After that exchange took off online, Trotter appeared on the Sports Media with Richard Deitsch podcast and said a number of interesting things. For one, he revealed that his contract was up in April, and said there he wasn’t worried if he did have to find a new job. He also said that no one from the NFL offices has ever reached out to him to discuss the issues he raised:
“I’ve not heard from anyone in the league office,” said Trotter. “I’ve not heard from the senior manager in the newsroom. I’ve heard from one person and that’s one of the editors in the newsroom who I was crossing paths with as I entered the stadium and we had a conversation just about why I asked the question that I had asked and where he is on this whole issue. And that is it.
Truthfully, Richard, I think that’s the most disappointing thing to me. If you’re serious about this. I mean, really serious about it, genuinely serious about it. And I raised this question to you a year ago. And no one from the league office has reached out to me one time to say ‘Let’s have a conversation and see if we can come up with ways to address some of these issues. It makes me question whether or not you’re really that serious or whether all of these statements are just performative gestures to kinda deflect what’s actually going on.”
Of course, Trotter’s questions to Goodell and the league deciding not to renew his contract could be correlation rather than causation. And there is wider context of reported cost-cutting moves and upcoming layoffs at NFL Media, which in itself fits with wider layoff discussions we’re seeing across tech and media companies. (It appears there will be no parting of the ways with Goodell himself, though, as he’s reportedly finalizing a new deal. It’s unclear what he’ll make under that, but Ken Belson of The New York Times reported in 2021 that Goodell made $63,900,050 for each of the 2019-20 and 2020-21 fiscal years, with his yearly pay under his current deal determined by several committees of owners.)
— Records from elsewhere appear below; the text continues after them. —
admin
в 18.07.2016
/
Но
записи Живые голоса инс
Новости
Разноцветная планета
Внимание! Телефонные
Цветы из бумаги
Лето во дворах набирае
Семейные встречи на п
Regardless of if this non-renewal with Trotter has anything at all to do with his questions to Goodell, it’s certainly not a fantastic look for the league media division to not renew his contract in the wake of a lot of attention for that. That criticism of NFL Media’s diversity was factually-based: Trotter’s perspective that NFL Media should be more diverse is an opinion, but his comment on the makeup of senior management and the news desk is factual. And it was a fair thing to bring to Goodell’s attention, especially after he said he would look into that in 2022 and didn’t particularly seem to. But Trotter is now out at NFL Media, so he won’t be asking that question from that particular media side next year; however, given his long history of work at SI, ESPN, and NFL Media, it feels like there’s a good chance his days covering the NFL may be far from done.